**Written problem**
Print the lines of the data below word for word, starting at the line that contains "scientific name: Bufotes viridis" and stopping after the last line of the data.

Data excerpts:

---------------

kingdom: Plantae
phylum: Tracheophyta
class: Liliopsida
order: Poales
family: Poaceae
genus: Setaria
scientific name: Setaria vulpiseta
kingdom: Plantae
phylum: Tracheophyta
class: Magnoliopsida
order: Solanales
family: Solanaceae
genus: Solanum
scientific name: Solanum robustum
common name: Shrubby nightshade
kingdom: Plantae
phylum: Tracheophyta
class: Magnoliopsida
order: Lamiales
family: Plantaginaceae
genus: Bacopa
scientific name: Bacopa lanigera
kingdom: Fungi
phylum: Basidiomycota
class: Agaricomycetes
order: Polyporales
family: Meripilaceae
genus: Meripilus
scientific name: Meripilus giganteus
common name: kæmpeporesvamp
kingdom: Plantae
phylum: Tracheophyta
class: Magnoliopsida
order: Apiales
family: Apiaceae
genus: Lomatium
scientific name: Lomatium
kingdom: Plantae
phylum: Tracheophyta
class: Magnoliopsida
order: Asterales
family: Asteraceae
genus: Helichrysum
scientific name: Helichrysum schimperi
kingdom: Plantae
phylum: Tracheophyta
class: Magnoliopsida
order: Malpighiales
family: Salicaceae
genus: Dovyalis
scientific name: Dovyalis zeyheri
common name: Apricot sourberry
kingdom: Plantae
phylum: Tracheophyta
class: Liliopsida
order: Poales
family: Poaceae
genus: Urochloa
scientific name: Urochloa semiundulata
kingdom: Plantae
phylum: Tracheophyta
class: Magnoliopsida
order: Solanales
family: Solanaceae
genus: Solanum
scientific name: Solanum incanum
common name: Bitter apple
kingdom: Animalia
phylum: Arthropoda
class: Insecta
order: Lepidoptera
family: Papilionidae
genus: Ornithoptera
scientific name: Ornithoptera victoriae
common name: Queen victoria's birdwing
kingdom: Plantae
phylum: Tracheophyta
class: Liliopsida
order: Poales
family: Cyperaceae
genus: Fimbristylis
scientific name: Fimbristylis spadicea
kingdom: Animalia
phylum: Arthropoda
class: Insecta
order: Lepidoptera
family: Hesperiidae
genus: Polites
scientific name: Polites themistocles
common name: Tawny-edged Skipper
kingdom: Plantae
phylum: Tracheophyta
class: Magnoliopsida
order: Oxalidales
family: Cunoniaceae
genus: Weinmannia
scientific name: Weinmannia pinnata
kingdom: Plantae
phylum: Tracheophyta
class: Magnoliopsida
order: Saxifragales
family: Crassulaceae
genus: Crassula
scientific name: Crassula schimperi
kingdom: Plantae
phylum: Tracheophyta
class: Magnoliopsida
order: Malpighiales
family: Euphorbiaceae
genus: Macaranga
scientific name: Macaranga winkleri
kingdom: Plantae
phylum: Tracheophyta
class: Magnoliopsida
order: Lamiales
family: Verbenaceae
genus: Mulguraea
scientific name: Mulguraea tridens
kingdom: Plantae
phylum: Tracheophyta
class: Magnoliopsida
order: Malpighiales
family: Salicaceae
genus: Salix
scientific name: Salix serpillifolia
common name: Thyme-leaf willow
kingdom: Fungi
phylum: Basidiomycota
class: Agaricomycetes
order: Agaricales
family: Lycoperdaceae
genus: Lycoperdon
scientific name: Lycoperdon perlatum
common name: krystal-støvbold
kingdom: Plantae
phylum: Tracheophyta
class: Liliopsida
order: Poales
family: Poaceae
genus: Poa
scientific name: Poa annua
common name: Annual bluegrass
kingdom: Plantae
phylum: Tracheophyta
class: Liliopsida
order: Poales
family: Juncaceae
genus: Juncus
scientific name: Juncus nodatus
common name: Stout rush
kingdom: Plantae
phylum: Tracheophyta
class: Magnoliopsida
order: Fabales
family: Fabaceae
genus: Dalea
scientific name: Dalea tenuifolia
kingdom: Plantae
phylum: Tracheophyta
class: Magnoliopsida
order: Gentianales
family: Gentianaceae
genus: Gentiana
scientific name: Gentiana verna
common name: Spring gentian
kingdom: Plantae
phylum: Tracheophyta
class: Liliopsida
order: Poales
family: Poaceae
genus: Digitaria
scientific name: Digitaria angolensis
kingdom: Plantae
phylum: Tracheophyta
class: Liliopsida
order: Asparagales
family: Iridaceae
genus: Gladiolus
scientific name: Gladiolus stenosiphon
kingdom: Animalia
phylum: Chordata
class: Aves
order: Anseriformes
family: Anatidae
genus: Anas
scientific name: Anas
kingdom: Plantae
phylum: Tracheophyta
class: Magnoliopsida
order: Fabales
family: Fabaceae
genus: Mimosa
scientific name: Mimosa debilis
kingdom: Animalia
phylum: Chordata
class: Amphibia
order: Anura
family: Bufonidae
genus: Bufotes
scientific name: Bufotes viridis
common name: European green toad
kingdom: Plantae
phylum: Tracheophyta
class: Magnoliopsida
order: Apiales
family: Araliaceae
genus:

---------------

**Result of the exercise**
scientific name: Bufotes viridis
common name: European green toad
kingdom: Plantae
phylum: Tracheophyta
class: Magnoliopsida
order: Apiales
family: Araliaceae
genus:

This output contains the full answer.